Akikazu is a man who can only express himself and relate to the world through violence. His approach to the people around him, whether he feels affection or aversion for them, is pretty much limited to shouting, beating and raping. And although the film’s focus is on Kanako, it is really Akikazu’s vision of the world that the audience is plunged into, and it is a fairly relentless, harrowing experience. As the film progresses, it is as if the violence inside him became increasingly visible physically, as if it could no longer be contained: as he is forced to face himself, his already unkempt appearance gradually descends into full-on bruised and blood-stained messiness.

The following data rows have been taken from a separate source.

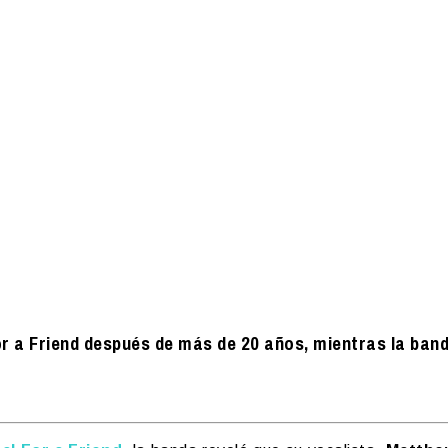
r a Friend después de más de 20 años, mientras la ban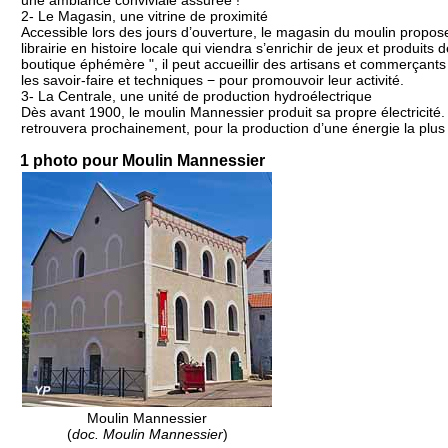
une ambiance conviviale assurée !
2- Le Magasin, une vitrine de proximité
Accessible lors des jours d’ouverture, le magasin du moulin propos
librairie en histoire locale qui viendra s’enrichir de jeux et produits
boutique éphémère ", il peut accueillir des artisans et commerçants 
les savoir-faire et techniques − pour promouvoir leur activité.
3- La Centrale, une unité de production hydroélectrique
Dès avant 1900, le moulin Mannessier produit sa propre électricité. 
retrouvera prochainement, pour la production d’une énergie la plus 
1 photo pour Moulin Mannessier
Moulin Mannessier
(
doc. Moulin Mannessier
)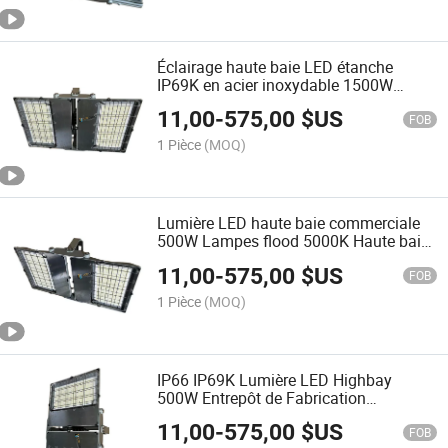
Éclairage haute baie LED étanche
IP69K en acier inoxydable 1500W
projecteurs haute baie
11,00
-
575,00
$US
FOB
1 Pièce
(MOQ)
Lumière LED haute baie commerciale
500W Lampes flood 5000K Haute baie
(IP69K)
11,00
-
575,00
$US
FOB
1 Pièce
(MOQ)
IP66 IP69K Lumière LED Highbay
500W Entrepôt de Fabrication
Alimentaire Lumières Industrielles
11,00
-
575,00
$US
Intérieures Extérieures 100-277V 75000
FOB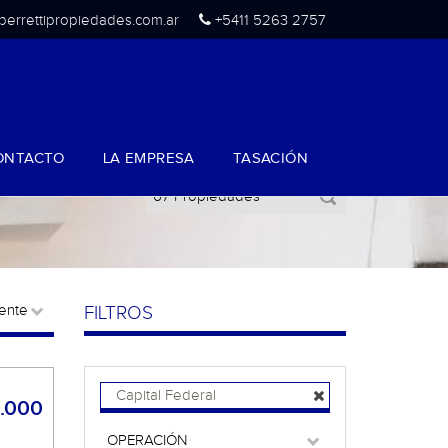
berrettipropiedades.com.ar
+5411 5263 2757
ONTACTO
LA EMPRESA
TASACIÓN
FILTROS
Capital Federal
.000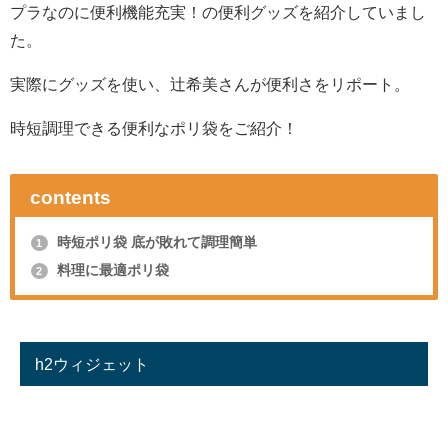
プラなのに便利機能充実！の便利グッズを紹介していまし
た。
実際にグッズを使い、辻希美さんが便利さをリポート。
時短調理できる便利なポリ袋をご紹介！
contents
時短ポリ袋 底が敗れて調理簡単
1
料理に最適ポリ袋
2
h2ウィジェット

A gaping absence at the heart of the story, Kanako remains a question mark that looms over the film, an enigma that remains mostly unresolved. Essentially unknowable, she is outlined only through other people’s perceptions of her, people who all have deep, passionate, powerful feelings about her. Here as in Confessions, teenagers are troubling, ambiguous creatures, simultaneously playful and cruel, childlike and knowing, unpredictably alternating between innocence and nastiness, to the utter bewilderment and dismay of the adults around them – and Kanako is the ultimate example of that. But just as in Confessions, adults are capable of terrible acts of revenge for the wrong done to their loved ones. As morally murky as Confessions, and as emotionally intense as Memories of Matsuko, The World of Kanako is a visceral dive into hearts of darkness and the ties that bind them.

Virginie Sélavy

This review is part of our London Film Festival 2014 coverage.